As discussed in Chapter 1, the most innocuous form of missing data in the Rubin framework is called Missing Completely at Random (MCAR). In our example, this situation would hold if the probability of the outcome test score being missing is unrelated to the student's "true" test score (i.e., students who would score higher or lower at the point of outcome testing are not more or less likely to be missing) or to any of the other important measured student characteristics (e.g., gender or race).

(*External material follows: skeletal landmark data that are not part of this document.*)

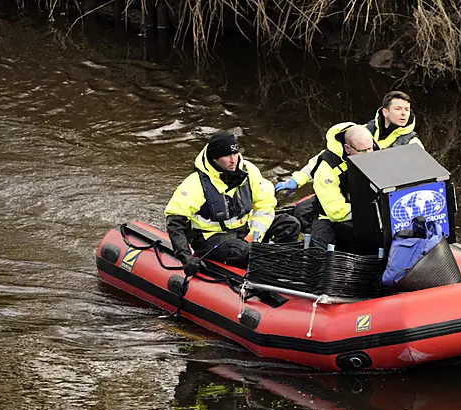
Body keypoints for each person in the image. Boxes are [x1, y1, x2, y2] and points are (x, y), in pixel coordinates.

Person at [164, 131, 300, 274]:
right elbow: (175, 221)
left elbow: (265, 204)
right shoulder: (196, 183)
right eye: (226, 156)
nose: (233, 160)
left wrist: (255, 236)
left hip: (245, 231)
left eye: (235, 154)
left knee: (290, 224)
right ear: (214, 158)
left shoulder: (249, 171)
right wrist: (185, 257)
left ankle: (274, 268)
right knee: (241, 251)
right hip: (211, 238)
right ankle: (257, 269)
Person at [275, 90, 422, 196]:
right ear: (385, 112)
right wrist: (298, 179)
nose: (404, 113)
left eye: (407, 110)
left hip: (386, 196)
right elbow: (328, 157)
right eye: (398, 109)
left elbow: (422, 177)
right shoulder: (362, 132)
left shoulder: (412, 144)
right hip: (354, 190)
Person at [305, 123, 376, 251]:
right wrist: (369, 212)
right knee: (320, 252)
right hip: (330, 216)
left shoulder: (372, 151)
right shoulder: (326, 169)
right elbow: (336, 212)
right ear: (347, 148)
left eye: (371, 149)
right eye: (363, 151)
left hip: (366, 210)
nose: (369, 154)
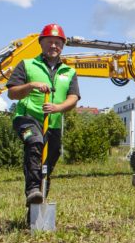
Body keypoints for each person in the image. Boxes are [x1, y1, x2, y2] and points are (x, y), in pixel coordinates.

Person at [6, 24, 80, 207]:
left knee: (47, 164)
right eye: (49, 42)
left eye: (57, 43)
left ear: (62, 46)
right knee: (35, 142)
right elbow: (12, 93)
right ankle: (32, 189)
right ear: (41, 43)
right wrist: (31, 86)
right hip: (27, 118)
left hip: (53, 124)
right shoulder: (27, 65)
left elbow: (73, 98)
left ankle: (37, 204)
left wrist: (58, 107)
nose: (53, 46)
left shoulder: (69, 72)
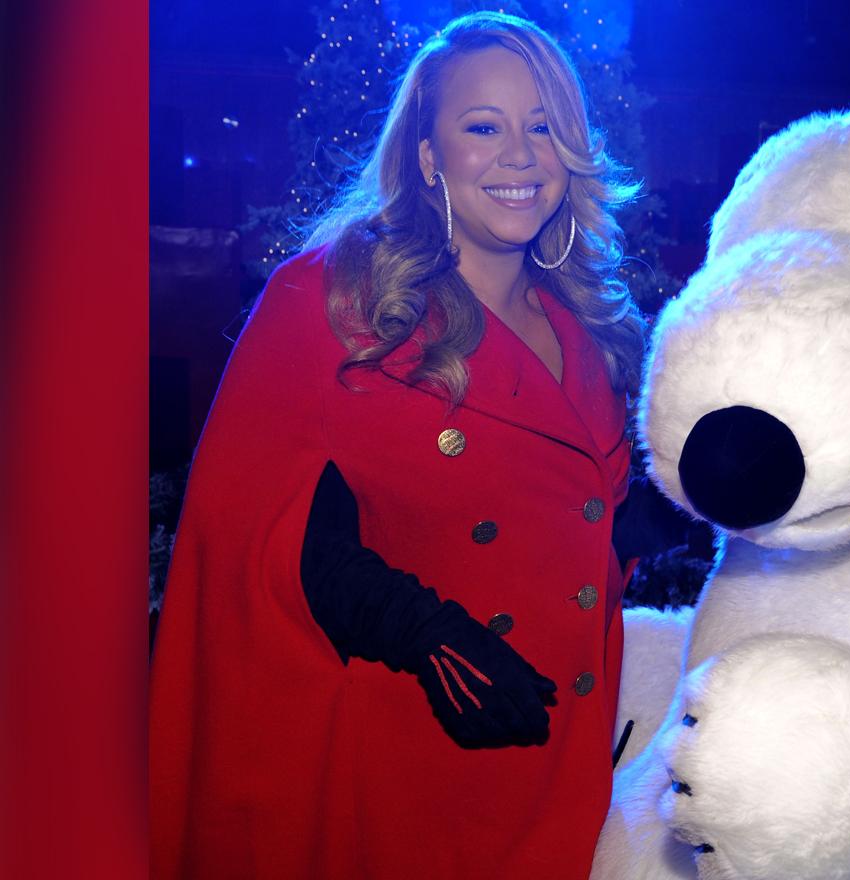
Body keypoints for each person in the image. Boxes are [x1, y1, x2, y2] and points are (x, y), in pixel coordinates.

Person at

This condition would, however, be violated if, for example, students with low pretest scores were more likely to be missing the post-test score because, for example, they refused or were unable to complete the test, or their parents were more likely to fail to provide consent for the outcome testing. MCAR is a strong assumption and one that, in our view, may not be reasonable in most situations.23
The second category in Rubin's framework, Missing at Random (MAR), would hold if the probability of the outcome being missing is unrelated to a student's true test score after controlling for the other variables in the analysis.24 In other words, the missingness is random conditional on the observed X's. For example, the missing data would be MAR if missingness on Y was related to gender but conditional on gender—that is, among boys or among girls—the probability of missing data is a constant. This condition would, however, be violated if, for example, students missing the post-test score were those students who would have scored lower (had they been tested) than those students who were actually tested (those without missing data). It is impossible, of course, to determine if this condition exists because the data on the untested students is missing so one cannot compare the scores for the tested and not tested students.
If the assumptions of MCAR or MAR are true, the missing data mechanism can be considered "ignorable" (MCAR) or correctable (MAR); i.e., in effect the factors that cause missingness are unrelated (or weakly related) to the parameters to be estimated in the analysis. Under such conditions, a variety of techniques discussed in Chapter 3 are available to deal with missing data. In some situations, however, one cannot reasonably assume such ignorability, a category called Not Missing at Random (NMAR). In these situations, the methods that are available (discussed at the end of Chapter 3) require good information about the determinants of missingness to model the causal mechanism, and not surprisingly, the results of an impact analysis in a NMAR situation are quite sensitive to one's choice of assumptions and statistical approach.